The narrator says Tom is on the board of a “corporate group” that donated to them and other liberals.
That’s true as far as it goes. The ad identifies the group in graphics as “Growth Energy.” It’s not obvious from the ad, but this group promotes the use of ethanol as a fuel, and like many business lobbying groups, its political action committee donates heavily to incumbents of both parties.
Since its formation in the 2010 election cycle, the Growth Energy PAC has donated $ 3,000 to Pelosi, according to tallies by OpenSecrets.org. But it has also donated $ 7,000 to Republican Rep. John Boehner, who retired last year as House speaker and resigned from his House seat.
During the same period, the PAC gave $ 4,400 to Reid. But it also gave $ 5,500 to Senate Republican Leader Mitch McConnell.
Overall, counting donations to all federal candidates and to party committees and partisan PACs, the Growth Energy PAC has given $ 241,400 to Democrats and $ 225,000 to Republicans (including $ 5,000 to Tom’s current campaign for the House).
So we’re not exactly looking at MoveOn.org here.
The ad’s claim about “corporate welfare” refers to Tom’s service on the board of the Indiana Economic Development Corporation from its formation in 2005 until last year.
That public-private partnership was created by Republican Mitch Daniels soon after he took office as Indiana’s governor. It replaced the state’s former Department of Commerce, and its mission is to attract and support new business investment to create jobs. The corporation has continued under Republican Gov. Mike Pence, who succeeded Daniels in 2013.

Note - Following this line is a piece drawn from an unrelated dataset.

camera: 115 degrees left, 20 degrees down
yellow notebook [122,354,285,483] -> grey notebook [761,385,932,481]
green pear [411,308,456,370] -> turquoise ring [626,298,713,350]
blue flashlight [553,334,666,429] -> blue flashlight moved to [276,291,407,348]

It’s true that the IEDC uses incentives including job-training grants and tax credits to businesses agreeing to create new jobs in Indiana. Whether that’s “corporate welfare” or “job creation” is a matter of opinion.
‘Hiding … Tax Dollars’
The ad also accuses the IEDC of “hiding how it actually spent tax dollars.” And the ad shows on screen an editorial that appeared in Indiana’s Madison Courier Dec. 29, 2012, under the headline “More IEDC oversight is needed.”

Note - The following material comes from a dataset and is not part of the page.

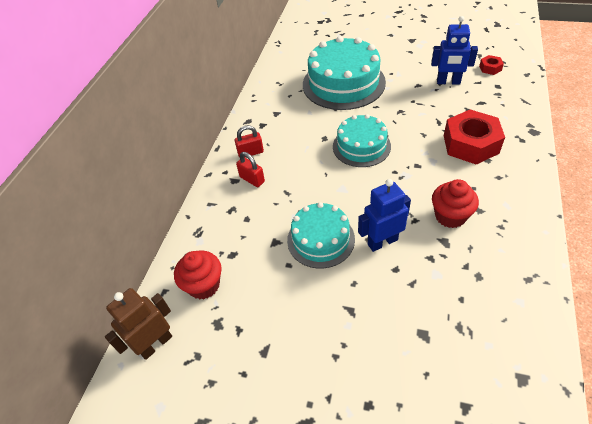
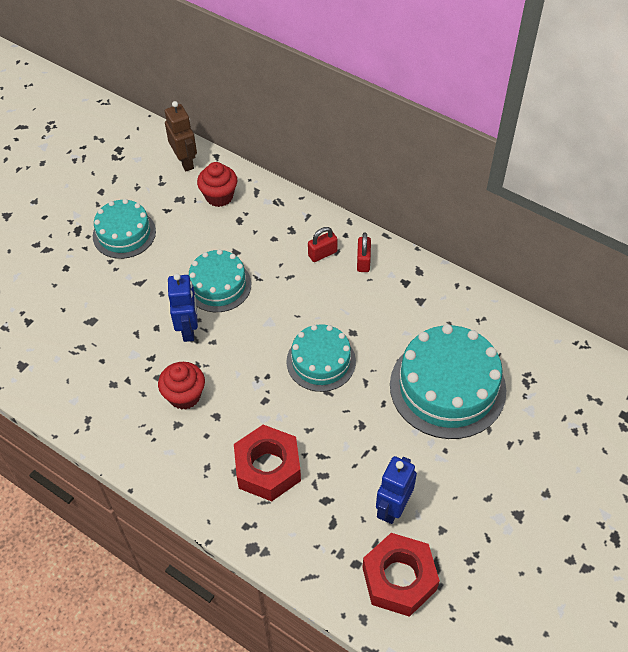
camera: 105 degrees right, 5 degrees up
red nut [479,55,504,75] -> red nut [362,533,440,617], size x2.22
none -> turquoise cake [93,199,156,259]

The issue raised by the editorial, however, was whether the IEDC has supported as much job creation as the Daniels administration was claiming, not whether tax dollars were being misused.
The editorial was a follow-up to a 2010 investigative story by an Indianapolis TV station that found “as many as 40% of statewide jobs listed [by IEDC] as so-called economic successes have not happened — and most of them never will.”
But no misuse of money was alleged. The story quoted Indiana Secretary of Commerce Mitch Roob as saying companies didn’t get tax money for jobs that failed to materialize. “If a company commits to create 100 jobs and it only creates 80, it gets 80 percent of its incentives,” Roob said. “We audit every company before we give out a dime of taxpayer money.”
Neither the 2012 editorial nor the 2010 investigative story made any mention of Tom, who was one of a dozen members of a board chaired by Daniels, and later by Pence. As a board member, Tom had no control over the corporation’s day-to-day operations.
So does serving on the boards of the ethanol lobby and a Republican governor’s job-creation initiative make Tom a “liberal insider”? We think not.